Read this story from the Toronto Star on oil and gas industry foe Wiebo Ludwig’s declining health. (March 3, 2012)
HYTHE, ALTA.—Eco-warrior Wiebo Ludwig is fighting his final battle.
It’s a question of when, not if. Diagnosed last year with cancer of the esophagus, Ludwig, 70, is in palliative care and preparing for death.
Ludwig was rushed to hospital in nearby Grande Prairie last Monday after food became lodged in his throat. Doctors enlarged the stent they first inserted in his esophagus in late January.
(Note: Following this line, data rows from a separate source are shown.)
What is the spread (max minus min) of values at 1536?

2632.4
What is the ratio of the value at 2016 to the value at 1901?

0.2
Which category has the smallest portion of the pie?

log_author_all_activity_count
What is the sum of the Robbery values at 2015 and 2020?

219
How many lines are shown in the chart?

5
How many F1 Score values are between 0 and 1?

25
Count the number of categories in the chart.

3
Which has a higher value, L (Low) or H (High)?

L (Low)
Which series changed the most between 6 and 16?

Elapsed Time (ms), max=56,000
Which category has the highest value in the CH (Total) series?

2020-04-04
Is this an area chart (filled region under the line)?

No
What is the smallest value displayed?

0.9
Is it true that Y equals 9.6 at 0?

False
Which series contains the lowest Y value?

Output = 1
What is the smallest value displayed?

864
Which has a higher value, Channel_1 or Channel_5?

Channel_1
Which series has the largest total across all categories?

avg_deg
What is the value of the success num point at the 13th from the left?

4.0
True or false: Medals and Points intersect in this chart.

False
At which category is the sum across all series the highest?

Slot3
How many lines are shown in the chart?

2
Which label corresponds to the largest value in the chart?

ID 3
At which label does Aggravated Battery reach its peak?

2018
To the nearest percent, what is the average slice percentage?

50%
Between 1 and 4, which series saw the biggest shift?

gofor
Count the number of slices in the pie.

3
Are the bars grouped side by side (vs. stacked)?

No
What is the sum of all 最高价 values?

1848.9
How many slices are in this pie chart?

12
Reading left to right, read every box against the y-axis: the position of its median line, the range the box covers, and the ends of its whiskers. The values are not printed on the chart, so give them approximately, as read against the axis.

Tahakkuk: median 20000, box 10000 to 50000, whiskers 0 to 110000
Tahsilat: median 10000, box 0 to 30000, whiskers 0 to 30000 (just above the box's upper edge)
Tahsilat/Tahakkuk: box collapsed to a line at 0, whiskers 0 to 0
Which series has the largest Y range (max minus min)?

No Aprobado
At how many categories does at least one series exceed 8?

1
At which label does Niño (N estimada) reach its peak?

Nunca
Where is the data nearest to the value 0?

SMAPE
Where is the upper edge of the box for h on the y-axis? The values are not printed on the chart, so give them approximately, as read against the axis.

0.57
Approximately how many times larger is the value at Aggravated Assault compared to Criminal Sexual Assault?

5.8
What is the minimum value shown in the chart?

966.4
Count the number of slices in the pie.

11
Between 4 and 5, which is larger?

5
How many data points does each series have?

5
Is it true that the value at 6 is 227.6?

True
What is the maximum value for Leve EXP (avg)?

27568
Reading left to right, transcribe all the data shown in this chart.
The patriarch of a Christian clan returned to the compound of his roughly 60 followers and family near here at Trickle Creek Farm, the 324-hectare parcel of nearly self-sufficient land in northwest Alberta’s Peace River country. The Dutch-born enemy of the oil industry — eco-terrorist, his many foes would label him — has lost 30 pounds in the past month alone.
“It doesn’t bother me,” Ludwig said of his impending death, during a Trickle Creek interview last week. “I’m quite grateful about my life, in many ways a concentrated series of battles. I enjoyed the battles. They were difficult times, but meaningful. I was seldom bored, put it that way.”
Boring is definitely not a word to associate with Wiebo Ludwig.
Ever since he moved here in the mid-1980s, his name has been a lightning rod for deep, bitter controversy over the good and bad things about life in the oilpatch.